US call to fix Afghan prisons amid abuse
July 21, 2009
Article from: The Australian
A SWEEPING US military review calls for overhauling the American-run prison at Bagram Air Base as well as the entire Afghan jail and judicial systems, amid concern abuses and militant recruiting within the prisons are helping to strengthen the Taliban, reports said yesterday.
Admiral Mike Mullen, the chairman of the US Joint Chiefs of Staff, sent a confidential message last week to all of the military service chiefs and senior field commanders throughout Afghanistan asking them to redouble their efforts to alert troops to the importance of treating detainees properly, The New York Times reported.
Harsh interrogation methods and sleep deprivation were used routinely in the early years of the the prison at Bagram Air Base, north of Kabul. Two Afghan detainees died in 2002 after being beaten by American soldiers and hung by their arms from the ceiling of isolation cells.
But even as treatment at Bagram improved in recent years, conditions worsened in the larger Afghan-run prison network, which houses more than 15,000 detainees at three dozen overcrowded and often violent sites, the report said. The country's deeply flawed judicial system affords prisoners virtually no legal protections, human rights advocates said.
Major General Douglas Stone of the US marines, credited with revamping American detention practices in Iraq, was assigned to review all detention issues in Afghanistan.
General Stone's report, which has not been made public but is circulating among senior American officials, recommends separating extremist militants from more moderate detainees instead of having them mixed together as they are now.
Under the new approach, the US would help build and finance an Afghan-run prison for the hard-core extremists who are now using the poorly run Afghan corrections system as a camp to train petty thieves and other common criminals to be deadly militants, US officials said.
The remaining inmates would be taught vocational skills and offered other classes, and they would be taught about moderate Islam with the aim of reintegrating them into society, the US officials said.
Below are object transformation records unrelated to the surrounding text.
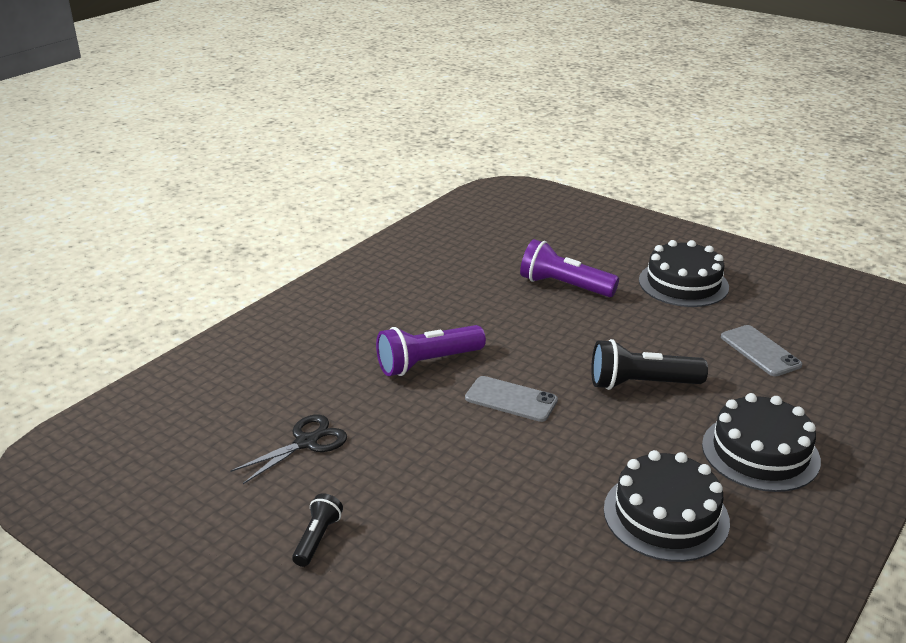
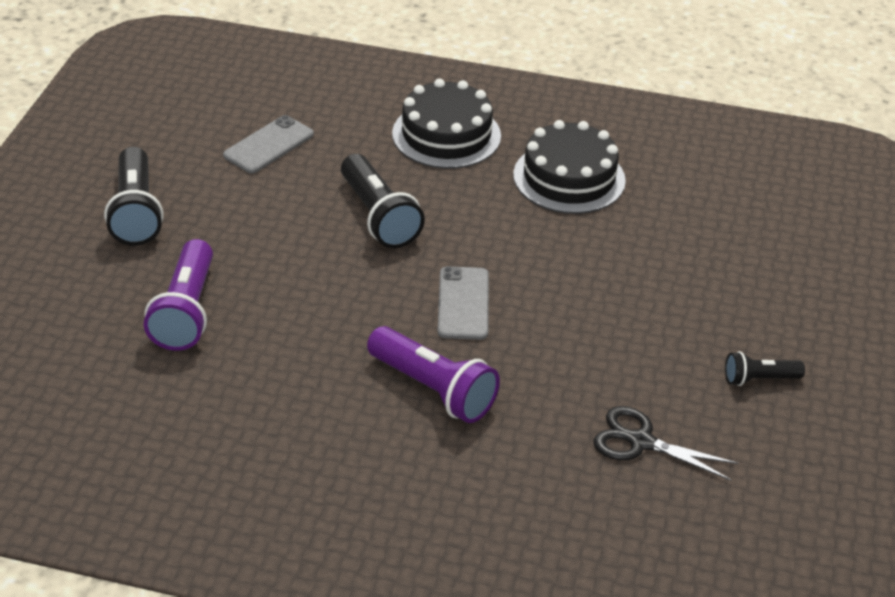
camera: 115 degrees left, 10 degrees up
black cake [639,240,729,307] -> black flashlight [104,147,164,245]

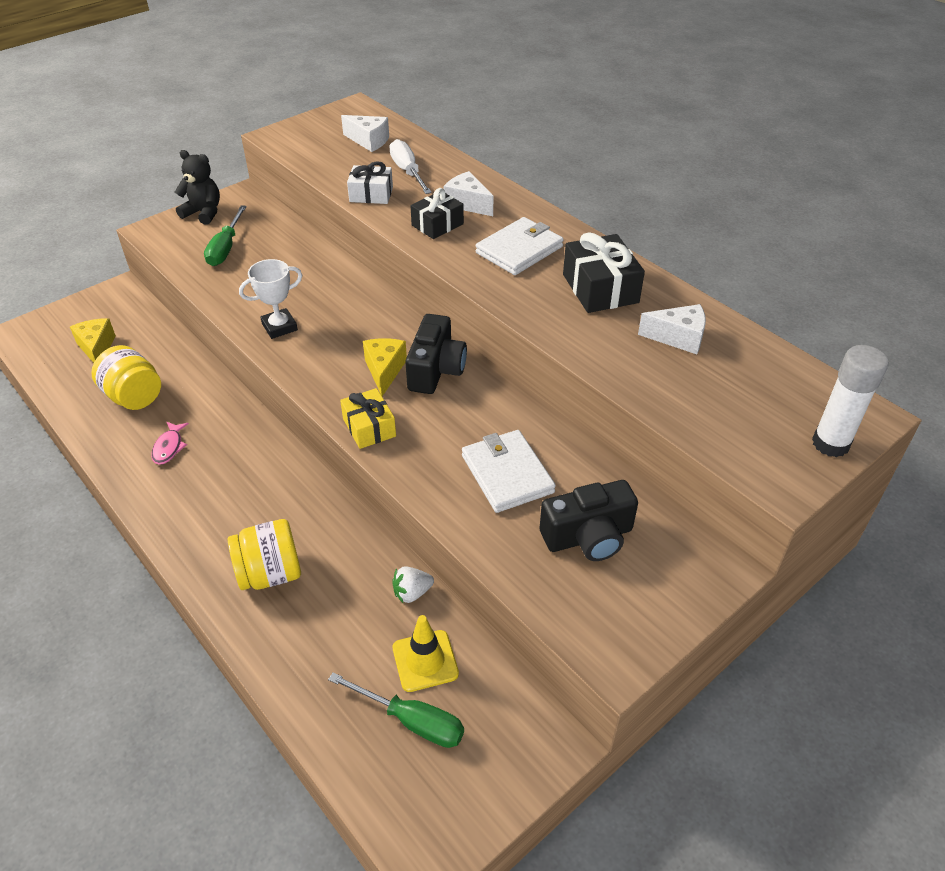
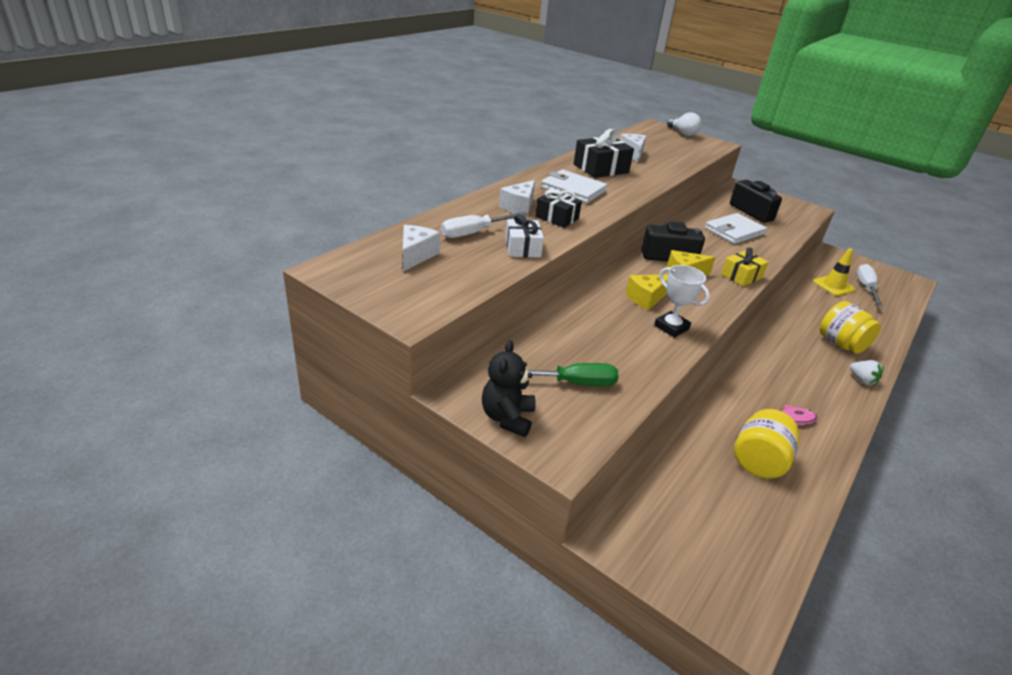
camera: 105 degrees left, 10 degrees down
yellow cheese [70,318,116,363] -> yellow cheese moved to [626,274,668,310]
green screwdriver [328,672,464,748] -> white screwdriver [857,264,883,307]
white strawberry [392,566,434,604] -> white strawberry moved to [850,360,884,385]
white glue stick [812,345,889,457] -> white light bulb [667,112,701,136]

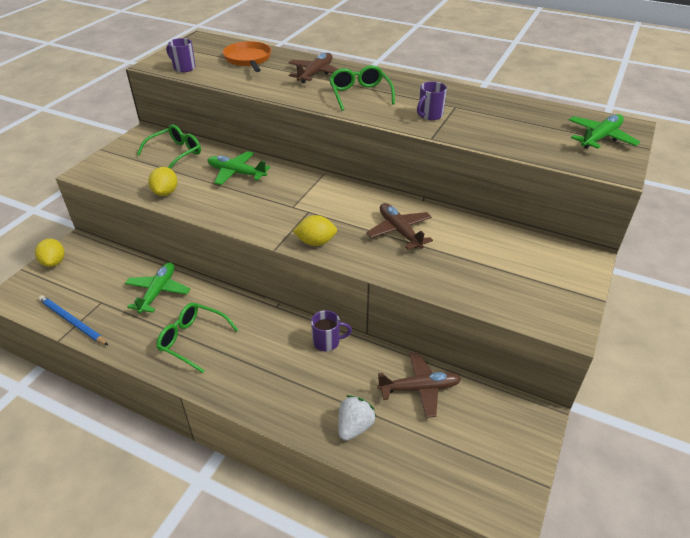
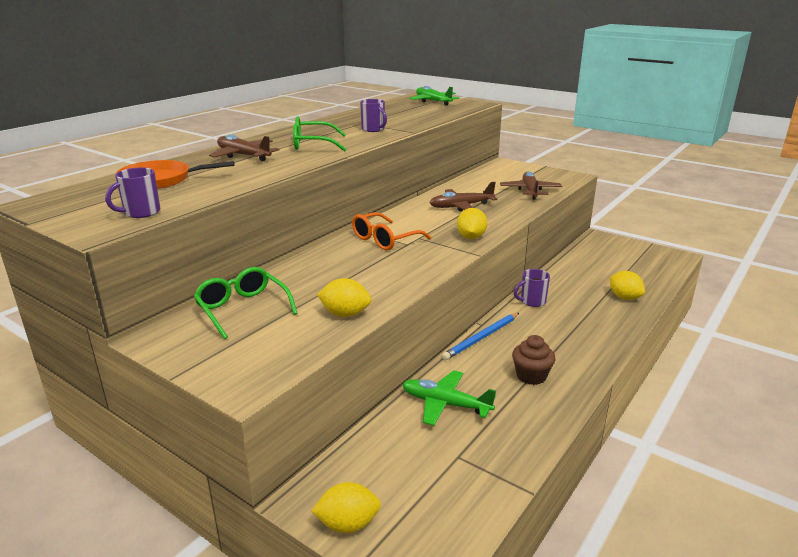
camera: 80 degrees left, 15 degrees down
blue pencil [38,295,108,345] -> blue pencil moved to [442,313,519,360]
green glasses [156,303,238,373] -> brown cupcake [512,335,556,385]
green plane [208,151,270,185] -> none
purple mug [311,310,352,351] -> purple mug turned 120 degrees counterclockwise [514,269,550,307]
white strawberry [338,395,376,441] -> yellow lemon [610,271,645,300]
brown plane [377,352,461,418] -> brown plane moved to [500,172,562,200]
none -> orange glasses [352,212,431,250]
The review also presses for training new Afghan prison guards, prosecutors and judges.
The recommendations come as American officials express fears that the notoriously overcrowded Afghan-run prisons will be overwhelmed by waves of new prisoners captured in the American-led offensive in southern Afghanistan, where thousands of marines are battling Taliban fighters.
The prison at Bagram also became a holding site for terrorism suspects captured outside Afghanistan and Iraq.
Yesterday's report coincided with news that Obama administration officials are saying they would miss a deadline to make recommendations on detainee policy -- a key part of the plan to close the prison at Guantanamo Bay, Cuba, by January -- and are expected to seek an extension.
A White House official downplayed the missed deadline and said the January closure of Guantanamo was still on track.
Instead of a final report, the detention policy task force set up by President Barack Obama is expected to present him with an interim report on its work tonight.
The scope of the detention policy review goes beyond Guantanamo, dealing with how the US handles future prisoners suspected of terrorism, and what to do with detainees who may require indefinite imprisonment without trials.